Também é importante que a lista inclua comportamentos que podem ser regulados de fato. "Sem julgamentos internos ou externos", por exemplo, pode ser a ideia de um grupo sobre como fomentar a inclusão - mas não podemos monitorar ou aplicar regras sobre os pensamentos internos de outra pessoa. Então, se o grupo não pode impor um ponto da lista, não é um ponto eficaz para o seu acordo de grupo.

A aplicação de um item do acordo de grupo pode e deve ser feita por todos de maneira tranquila e delicada, e é melhor quando identifica claramente o comportamento inadequado no momento em que ocorre ou pouco depois. Por exemplo, 'João, concordamos em colocar nossos telefones em silêncio’.

Os acordos de grupo não são uma panaceia

Devemos ter consciência de que os acordos de grupo também possuem lado negativo. Na verdade, um acordo tende a representar as normas e condutas mais aceitas, ou predominantes, dentro do grupo, que pode desconhecer seu próprio poder e sua capacidade de influência na criação ou imposição da cultura de grupo, e como isso pode forçar outras pessoas a perder um pouco de si mesmas.

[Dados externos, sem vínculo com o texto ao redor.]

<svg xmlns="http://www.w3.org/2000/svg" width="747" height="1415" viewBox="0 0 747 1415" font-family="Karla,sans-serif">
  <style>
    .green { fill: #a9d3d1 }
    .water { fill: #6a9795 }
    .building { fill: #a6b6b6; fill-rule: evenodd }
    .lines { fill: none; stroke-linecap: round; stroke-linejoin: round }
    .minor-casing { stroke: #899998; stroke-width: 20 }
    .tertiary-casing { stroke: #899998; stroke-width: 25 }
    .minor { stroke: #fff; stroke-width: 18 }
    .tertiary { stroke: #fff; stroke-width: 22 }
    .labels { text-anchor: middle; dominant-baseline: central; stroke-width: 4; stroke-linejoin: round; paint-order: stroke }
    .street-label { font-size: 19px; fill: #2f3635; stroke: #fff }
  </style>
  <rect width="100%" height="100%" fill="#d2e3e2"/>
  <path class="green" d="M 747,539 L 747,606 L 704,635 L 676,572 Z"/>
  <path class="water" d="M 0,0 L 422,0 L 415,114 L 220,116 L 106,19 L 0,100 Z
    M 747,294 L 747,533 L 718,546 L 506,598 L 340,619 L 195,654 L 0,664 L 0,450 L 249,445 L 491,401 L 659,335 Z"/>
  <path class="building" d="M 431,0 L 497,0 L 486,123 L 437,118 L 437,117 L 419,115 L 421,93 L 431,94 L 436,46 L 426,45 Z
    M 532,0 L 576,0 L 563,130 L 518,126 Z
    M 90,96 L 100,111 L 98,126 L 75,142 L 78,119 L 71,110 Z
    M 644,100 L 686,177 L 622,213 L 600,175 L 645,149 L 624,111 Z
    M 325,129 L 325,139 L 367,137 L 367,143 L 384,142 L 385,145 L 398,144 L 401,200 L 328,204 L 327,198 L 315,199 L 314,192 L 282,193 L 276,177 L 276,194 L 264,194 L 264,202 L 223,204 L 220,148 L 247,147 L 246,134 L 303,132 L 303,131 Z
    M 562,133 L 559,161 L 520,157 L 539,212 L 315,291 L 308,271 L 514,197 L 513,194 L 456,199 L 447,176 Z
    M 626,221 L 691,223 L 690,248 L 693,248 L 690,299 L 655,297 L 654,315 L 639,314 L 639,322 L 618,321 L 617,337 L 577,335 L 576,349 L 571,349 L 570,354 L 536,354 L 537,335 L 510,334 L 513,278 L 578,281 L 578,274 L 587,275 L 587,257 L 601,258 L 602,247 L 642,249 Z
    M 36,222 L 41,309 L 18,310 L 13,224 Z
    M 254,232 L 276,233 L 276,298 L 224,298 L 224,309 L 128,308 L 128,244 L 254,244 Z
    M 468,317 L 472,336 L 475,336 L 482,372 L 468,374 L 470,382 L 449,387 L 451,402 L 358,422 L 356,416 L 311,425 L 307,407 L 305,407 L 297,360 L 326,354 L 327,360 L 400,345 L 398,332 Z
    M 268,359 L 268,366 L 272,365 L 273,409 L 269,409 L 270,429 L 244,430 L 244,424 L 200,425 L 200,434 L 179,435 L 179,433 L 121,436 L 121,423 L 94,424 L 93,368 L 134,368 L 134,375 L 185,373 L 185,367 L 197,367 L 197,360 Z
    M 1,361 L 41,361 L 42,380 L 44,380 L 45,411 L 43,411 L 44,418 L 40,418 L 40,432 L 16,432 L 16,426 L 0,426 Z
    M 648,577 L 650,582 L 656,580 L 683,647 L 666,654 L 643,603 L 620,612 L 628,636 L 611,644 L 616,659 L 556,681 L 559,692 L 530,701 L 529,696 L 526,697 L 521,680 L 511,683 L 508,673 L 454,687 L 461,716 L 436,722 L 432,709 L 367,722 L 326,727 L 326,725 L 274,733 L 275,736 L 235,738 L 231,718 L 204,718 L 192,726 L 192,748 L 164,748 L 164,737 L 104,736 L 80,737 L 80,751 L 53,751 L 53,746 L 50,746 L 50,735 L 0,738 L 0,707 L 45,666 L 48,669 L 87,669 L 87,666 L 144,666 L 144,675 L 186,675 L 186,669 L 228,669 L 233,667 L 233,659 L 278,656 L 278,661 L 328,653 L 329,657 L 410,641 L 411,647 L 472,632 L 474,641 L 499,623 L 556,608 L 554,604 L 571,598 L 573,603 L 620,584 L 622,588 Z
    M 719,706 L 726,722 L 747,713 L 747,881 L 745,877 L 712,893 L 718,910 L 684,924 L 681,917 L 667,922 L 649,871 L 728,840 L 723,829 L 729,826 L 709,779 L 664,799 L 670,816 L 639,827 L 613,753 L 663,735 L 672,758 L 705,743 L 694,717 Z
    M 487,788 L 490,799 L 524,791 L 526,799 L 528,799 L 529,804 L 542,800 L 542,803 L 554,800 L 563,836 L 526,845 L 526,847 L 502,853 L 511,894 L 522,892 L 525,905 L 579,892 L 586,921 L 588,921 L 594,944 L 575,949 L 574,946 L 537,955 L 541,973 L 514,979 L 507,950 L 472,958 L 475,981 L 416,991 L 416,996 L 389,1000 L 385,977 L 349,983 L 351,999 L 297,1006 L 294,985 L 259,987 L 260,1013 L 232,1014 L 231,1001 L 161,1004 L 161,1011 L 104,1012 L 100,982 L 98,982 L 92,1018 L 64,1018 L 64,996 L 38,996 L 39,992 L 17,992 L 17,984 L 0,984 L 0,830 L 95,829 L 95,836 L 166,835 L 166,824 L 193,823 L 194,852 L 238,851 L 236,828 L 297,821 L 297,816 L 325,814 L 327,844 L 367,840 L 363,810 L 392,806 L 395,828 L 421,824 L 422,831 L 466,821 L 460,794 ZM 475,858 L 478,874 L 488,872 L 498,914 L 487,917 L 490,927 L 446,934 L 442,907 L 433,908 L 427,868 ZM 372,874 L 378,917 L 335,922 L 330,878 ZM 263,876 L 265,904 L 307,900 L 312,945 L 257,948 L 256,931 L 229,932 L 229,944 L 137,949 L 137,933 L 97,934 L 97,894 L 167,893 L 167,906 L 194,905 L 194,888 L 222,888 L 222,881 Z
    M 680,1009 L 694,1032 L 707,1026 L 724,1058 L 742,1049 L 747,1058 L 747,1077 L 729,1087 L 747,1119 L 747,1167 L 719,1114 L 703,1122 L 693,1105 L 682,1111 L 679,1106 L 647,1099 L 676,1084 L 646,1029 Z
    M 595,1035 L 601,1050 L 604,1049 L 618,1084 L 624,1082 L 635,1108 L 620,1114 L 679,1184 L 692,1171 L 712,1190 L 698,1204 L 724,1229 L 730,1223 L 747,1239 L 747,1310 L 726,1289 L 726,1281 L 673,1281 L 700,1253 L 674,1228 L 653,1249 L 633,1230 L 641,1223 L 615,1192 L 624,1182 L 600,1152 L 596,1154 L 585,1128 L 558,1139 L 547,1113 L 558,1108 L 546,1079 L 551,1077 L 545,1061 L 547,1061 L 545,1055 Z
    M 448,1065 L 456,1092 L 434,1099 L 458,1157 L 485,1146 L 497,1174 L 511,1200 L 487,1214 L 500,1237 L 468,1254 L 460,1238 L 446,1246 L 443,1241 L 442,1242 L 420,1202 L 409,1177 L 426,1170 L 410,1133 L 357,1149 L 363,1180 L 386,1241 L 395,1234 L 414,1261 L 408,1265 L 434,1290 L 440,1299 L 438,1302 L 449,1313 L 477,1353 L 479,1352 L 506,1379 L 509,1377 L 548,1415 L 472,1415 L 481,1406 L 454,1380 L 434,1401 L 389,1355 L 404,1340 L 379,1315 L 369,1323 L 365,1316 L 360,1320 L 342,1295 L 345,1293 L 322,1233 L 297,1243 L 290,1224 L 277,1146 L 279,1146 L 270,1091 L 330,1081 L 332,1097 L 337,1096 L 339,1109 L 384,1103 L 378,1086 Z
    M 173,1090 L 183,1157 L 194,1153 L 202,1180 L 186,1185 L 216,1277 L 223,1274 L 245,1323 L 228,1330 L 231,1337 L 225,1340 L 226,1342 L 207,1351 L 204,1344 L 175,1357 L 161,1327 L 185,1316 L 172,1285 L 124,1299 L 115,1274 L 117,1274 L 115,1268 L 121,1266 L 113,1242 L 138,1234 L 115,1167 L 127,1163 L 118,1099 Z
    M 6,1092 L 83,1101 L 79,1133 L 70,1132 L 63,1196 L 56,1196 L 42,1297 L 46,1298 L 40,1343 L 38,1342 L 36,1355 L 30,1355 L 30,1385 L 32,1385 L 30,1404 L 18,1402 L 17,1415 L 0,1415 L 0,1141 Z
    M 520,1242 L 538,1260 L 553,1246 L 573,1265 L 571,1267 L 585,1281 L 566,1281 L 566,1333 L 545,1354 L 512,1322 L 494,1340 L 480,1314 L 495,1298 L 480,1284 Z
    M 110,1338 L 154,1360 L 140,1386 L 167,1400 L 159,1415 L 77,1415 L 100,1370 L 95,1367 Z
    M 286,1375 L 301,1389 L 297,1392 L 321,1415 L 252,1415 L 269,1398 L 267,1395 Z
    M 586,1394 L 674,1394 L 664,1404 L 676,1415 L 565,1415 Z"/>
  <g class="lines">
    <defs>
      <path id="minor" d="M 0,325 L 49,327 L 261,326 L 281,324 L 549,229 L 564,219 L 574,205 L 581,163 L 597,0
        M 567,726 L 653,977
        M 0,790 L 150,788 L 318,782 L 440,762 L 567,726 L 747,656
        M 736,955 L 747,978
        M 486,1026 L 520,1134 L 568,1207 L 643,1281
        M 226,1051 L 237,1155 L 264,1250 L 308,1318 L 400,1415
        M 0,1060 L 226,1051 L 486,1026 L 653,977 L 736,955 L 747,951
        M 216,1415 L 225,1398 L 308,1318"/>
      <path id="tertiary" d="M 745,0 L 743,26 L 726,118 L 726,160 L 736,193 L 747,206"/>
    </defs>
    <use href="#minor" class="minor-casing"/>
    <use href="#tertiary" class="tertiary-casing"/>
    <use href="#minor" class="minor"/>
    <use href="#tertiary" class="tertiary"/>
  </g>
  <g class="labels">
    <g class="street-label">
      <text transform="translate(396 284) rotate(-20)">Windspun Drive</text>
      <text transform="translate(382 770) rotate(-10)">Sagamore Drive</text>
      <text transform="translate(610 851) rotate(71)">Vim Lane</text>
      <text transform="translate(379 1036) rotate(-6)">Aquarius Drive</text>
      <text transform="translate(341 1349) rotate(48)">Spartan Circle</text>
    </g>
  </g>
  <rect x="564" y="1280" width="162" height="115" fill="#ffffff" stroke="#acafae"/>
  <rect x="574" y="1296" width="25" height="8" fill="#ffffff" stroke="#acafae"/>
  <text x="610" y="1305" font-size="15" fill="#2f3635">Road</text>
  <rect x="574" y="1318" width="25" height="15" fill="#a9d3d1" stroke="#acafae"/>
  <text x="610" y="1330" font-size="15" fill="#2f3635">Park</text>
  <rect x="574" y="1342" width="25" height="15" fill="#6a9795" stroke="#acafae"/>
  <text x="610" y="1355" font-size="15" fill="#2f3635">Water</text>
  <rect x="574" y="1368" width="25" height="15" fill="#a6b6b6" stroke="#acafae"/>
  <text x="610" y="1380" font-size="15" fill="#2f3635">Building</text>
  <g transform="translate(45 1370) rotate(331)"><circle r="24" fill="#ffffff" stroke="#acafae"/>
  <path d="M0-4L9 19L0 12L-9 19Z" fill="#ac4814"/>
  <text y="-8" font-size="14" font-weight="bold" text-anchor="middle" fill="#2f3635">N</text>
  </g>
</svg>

Por exemplo, "sem interrupções" é um ponto típico para um estatuto, mas ele expressamente prioriza um estilo de comunicação ao invés de outro. Neste caso, a visão predominante no grupo acredita que as interrupções reduzem a eficácia da comunicação porque as pessoas não podem construir seus argumentos quando são interrompidas. Esta tende a ser uma crença mais associada a profissionais brancos, de classe média e alta dos países do hemisfério norte. As pessoas de outras culturas podem ter um estilo diferente de comunicação e interpretar interrupções de forma diferente: elas podem ser vistas como uma maneira de manter a conversa em movimento, como uma maneira de mover-se no fluxo de uma conversa. Outros participantes podem querer responder ponto por ponto - em sua visão, uma pessoa tomar muito tempo levantando múltiplos temas, alguns sequer relacionados entre eles, pode ser considerada egoísta, rude ou autoritária!

Em suma, é importante que os estatutos sejam voluntários e genuinamente aceitos pelas pessoas, e não impostos. Esteja ciente também de que os estatutos não devem se tornar listas de comportamentos politicamente corretos, elaborados para impor as normas dominantes na sociedade.